[Opening AVAILABLE DATA section]
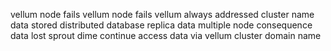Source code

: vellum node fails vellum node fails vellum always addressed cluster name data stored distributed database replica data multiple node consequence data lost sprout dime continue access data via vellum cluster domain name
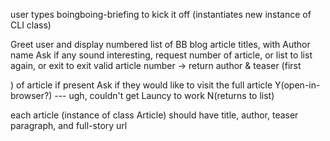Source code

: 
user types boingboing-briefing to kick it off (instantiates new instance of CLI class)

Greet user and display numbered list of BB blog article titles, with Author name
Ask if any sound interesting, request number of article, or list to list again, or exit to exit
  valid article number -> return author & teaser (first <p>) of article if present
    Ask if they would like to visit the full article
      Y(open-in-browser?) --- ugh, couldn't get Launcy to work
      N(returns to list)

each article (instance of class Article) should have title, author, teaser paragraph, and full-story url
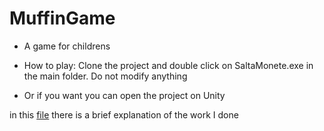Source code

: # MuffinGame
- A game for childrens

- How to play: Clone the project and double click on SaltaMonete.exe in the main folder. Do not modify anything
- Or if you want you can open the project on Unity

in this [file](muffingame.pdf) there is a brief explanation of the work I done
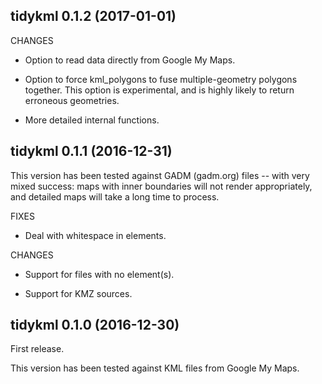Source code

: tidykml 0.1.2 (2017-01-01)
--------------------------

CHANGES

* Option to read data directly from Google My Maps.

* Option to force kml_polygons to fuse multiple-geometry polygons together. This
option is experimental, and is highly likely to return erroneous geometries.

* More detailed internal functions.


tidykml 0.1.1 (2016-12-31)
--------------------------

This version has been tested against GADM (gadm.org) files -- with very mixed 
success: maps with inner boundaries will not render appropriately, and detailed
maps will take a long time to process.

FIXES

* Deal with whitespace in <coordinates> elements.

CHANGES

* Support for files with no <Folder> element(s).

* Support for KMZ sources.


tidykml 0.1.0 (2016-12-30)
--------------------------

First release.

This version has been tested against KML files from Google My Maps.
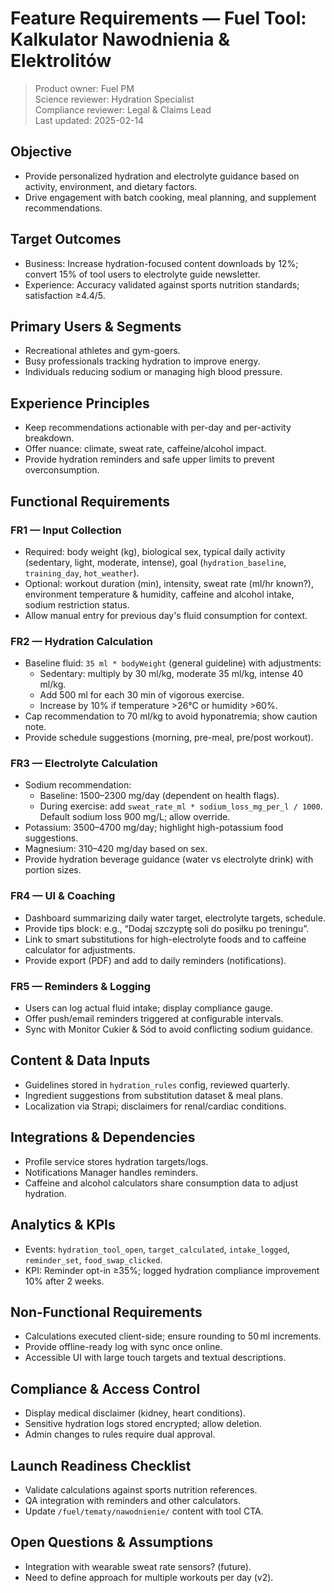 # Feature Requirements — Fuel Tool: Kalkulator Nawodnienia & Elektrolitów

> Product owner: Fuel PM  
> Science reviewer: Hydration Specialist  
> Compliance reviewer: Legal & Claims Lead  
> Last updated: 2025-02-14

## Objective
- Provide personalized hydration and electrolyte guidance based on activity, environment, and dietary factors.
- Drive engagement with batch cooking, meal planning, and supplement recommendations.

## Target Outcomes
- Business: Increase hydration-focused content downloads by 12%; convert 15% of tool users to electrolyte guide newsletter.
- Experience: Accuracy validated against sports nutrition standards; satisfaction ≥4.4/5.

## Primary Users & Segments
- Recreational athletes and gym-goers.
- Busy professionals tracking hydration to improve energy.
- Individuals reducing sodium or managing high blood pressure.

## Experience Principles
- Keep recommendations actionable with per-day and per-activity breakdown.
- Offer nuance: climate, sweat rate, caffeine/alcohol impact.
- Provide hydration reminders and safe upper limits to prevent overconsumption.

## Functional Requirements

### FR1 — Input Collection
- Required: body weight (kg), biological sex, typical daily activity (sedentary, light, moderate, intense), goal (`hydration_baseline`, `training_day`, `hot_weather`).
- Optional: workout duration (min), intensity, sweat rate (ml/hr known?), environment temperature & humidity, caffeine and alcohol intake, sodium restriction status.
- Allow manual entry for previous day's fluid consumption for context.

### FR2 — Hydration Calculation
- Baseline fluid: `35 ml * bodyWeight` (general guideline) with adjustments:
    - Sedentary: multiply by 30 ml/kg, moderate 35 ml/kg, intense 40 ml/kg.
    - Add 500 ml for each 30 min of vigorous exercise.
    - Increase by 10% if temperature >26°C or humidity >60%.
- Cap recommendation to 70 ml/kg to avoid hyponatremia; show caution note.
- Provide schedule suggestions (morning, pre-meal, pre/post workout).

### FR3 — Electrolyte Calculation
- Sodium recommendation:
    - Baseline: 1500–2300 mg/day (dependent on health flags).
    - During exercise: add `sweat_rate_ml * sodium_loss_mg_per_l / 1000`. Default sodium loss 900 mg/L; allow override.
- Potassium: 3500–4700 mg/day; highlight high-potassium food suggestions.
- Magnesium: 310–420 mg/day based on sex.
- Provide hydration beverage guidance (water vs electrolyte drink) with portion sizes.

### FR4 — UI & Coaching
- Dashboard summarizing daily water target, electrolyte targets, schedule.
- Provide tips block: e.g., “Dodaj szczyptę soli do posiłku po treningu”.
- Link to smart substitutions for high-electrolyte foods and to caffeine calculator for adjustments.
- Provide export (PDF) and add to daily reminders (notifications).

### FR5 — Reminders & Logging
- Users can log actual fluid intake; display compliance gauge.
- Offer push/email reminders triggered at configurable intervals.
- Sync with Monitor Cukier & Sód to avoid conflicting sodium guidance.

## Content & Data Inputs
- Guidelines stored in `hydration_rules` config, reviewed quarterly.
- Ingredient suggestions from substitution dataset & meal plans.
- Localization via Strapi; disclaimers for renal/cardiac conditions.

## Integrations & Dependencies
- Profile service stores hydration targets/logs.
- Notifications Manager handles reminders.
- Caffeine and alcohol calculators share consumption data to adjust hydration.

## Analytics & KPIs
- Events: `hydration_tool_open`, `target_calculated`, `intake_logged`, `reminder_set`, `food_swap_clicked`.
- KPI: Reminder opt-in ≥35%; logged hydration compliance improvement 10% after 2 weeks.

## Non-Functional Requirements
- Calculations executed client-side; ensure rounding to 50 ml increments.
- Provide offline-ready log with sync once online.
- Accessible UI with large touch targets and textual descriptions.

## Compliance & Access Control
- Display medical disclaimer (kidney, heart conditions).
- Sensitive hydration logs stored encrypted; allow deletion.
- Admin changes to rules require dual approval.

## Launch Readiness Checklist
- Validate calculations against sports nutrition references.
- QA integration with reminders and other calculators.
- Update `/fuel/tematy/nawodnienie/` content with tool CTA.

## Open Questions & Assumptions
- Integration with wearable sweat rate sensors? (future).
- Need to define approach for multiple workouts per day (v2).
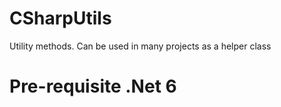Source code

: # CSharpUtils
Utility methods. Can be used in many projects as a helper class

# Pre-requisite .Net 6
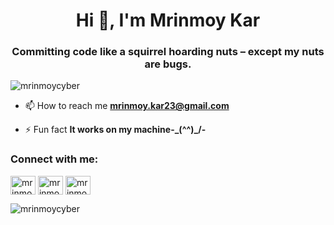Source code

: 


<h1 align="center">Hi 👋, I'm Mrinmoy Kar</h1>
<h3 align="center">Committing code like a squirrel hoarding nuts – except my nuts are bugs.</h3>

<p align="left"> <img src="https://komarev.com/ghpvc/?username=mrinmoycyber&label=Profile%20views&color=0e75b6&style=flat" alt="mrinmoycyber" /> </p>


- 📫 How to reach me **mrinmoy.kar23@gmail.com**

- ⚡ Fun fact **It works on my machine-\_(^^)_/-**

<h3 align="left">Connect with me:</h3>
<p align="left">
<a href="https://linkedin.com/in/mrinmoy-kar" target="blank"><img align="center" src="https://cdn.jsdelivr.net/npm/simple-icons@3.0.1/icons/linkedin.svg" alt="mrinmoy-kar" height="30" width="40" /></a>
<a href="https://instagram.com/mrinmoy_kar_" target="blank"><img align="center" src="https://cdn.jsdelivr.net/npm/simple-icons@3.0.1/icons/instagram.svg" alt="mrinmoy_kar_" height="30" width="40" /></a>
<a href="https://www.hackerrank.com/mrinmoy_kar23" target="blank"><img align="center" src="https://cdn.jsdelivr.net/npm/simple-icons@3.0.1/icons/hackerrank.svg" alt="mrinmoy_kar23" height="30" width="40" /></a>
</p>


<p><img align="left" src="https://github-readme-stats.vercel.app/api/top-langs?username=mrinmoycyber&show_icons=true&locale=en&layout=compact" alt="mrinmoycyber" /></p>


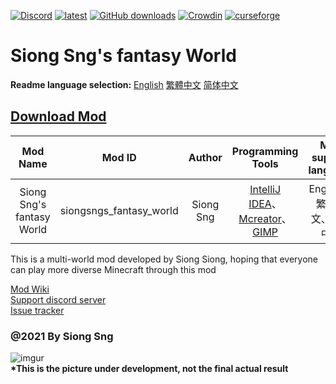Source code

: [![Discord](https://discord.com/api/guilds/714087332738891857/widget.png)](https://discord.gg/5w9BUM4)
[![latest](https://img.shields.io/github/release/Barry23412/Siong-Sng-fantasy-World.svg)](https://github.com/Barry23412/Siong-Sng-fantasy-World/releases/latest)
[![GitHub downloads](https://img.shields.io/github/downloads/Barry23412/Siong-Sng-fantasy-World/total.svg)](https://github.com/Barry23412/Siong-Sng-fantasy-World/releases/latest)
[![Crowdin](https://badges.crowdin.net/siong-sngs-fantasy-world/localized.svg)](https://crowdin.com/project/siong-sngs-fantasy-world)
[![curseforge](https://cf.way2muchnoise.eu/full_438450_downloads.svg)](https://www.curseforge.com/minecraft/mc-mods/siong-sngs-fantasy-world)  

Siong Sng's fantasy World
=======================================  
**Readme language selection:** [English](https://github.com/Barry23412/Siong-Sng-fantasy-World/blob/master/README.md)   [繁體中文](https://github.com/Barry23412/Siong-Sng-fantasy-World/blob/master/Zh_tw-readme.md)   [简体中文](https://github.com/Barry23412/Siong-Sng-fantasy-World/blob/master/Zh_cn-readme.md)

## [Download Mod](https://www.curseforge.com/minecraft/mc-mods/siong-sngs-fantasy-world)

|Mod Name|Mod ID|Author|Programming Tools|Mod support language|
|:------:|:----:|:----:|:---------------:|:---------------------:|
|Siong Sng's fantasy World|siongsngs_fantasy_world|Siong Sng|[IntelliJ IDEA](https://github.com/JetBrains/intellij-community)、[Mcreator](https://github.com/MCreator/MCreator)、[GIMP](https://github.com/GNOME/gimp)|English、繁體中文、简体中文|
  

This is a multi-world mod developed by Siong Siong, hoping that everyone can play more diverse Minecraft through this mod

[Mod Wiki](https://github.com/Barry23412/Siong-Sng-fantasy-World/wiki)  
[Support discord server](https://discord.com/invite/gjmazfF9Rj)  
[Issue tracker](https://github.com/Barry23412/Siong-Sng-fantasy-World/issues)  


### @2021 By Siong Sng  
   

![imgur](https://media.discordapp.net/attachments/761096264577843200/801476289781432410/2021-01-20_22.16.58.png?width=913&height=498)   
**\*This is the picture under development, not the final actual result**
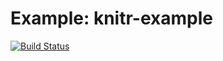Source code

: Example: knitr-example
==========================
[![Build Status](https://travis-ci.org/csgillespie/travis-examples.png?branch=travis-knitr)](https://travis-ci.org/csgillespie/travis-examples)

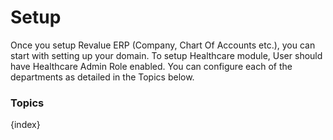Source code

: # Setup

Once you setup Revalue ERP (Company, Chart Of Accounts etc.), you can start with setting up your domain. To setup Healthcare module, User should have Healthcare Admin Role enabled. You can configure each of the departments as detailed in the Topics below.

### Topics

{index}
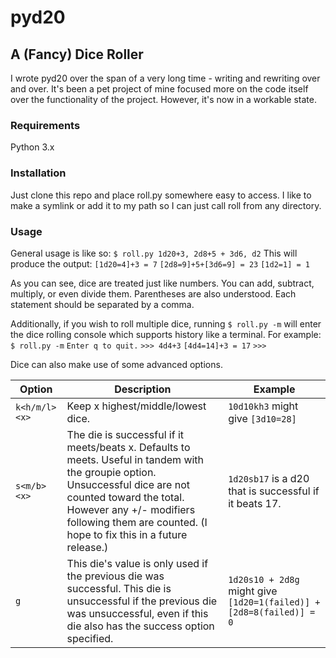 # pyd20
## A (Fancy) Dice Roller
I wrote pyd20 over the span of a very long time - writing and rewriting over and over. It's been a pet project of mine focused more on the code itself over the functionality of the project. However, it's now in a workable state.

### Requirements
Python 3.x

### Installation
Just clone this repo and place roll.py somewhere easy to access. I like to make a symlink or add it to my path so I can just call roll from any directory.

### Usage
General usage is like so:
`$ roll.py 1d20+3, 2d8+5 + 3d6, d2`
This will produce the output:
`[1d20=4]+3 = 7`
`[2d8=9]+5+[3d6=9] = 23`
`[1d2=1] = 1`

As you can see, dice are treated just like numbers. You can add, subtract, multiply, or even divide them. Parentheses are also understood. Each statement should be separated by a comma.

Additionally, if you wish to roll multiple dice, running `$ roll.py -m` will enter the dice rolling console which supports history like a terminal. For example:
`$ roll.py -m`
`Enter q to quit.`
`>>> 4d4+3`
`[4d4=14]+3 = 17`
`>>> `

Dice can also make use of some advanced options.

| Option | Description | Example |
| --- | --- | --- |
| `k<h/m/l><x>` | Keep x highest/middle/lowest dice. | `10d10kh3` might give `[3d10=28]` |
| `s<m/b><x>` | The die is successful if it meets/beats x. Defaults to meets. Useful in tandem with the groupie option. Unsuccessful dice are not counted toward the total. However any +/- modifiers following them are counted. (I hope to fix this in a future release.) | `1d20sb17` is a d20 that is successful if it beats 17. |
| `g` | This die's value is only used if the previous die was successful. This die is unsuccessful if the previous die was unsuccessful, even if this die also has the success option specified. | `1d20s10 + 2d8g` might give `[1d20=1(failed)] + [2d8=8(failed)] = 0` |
[Closing AVAILABLE DATA section]
PROBLEM DESCRIPTION: Reproduce word for word, with pictures dropped, only the part of the material above that opens with the line containing "success: maps with" and closes with the line containing "### FR1 — Input Collection".

EXERCISE ANSWER:
success: maps with inner boundaries will not render appropriately, and detailed
maps will take a long time to process.

FIXES

* Deal with whitespace in <coordinates> elements.

CHANGES

* Support for files with no <Folder> element(s).

* Support for KMZ sources.


tidykml 0.1.0 (2016-12-30)
--------------------------

First release.

This version has been tested against KML files from Google My Maps.
 # Feature Requirements — Fuel Tool: Kalkulator Nawodnienia & Elektrolitów

> Product owner: Fuel PM  
> Science reviewer: Hydration Specialist  
> Compliance reviewer: Legal & Claims Lead  
> Last updated: 2025-02-14

## Objective
- Provide personalized hydration and electrolyte guidance based on activity, environment, and dietary factors.
- Drive engagement with batch cooking, meal planning, and supplement recommendations.

## Target Outcomes
- Business: Increase hydration-focused content downloads by 12%; convert 15% of tool users to electrolyte guide newsletter.
- Experience: Accuracy validated against sports nutrition standards; satisfaction ≥4.4/5.

## Primary Users & Segments
- Recreational athletes and gym-goers.
- Busy professionals tracking hydration to improve energy.
- Individuals reducing sodium or managing high blood pressure.

## Experience Principles
- Keep recommendations actionable with per-day and per-activity breakdown.
- Offer nuance: climate, sweat rate, caffeine/alcohol impact.
- Provide hydration reminders and safe upper limits to prevent overconsumption.

## Functional Requirements

### FR1 — Input Collection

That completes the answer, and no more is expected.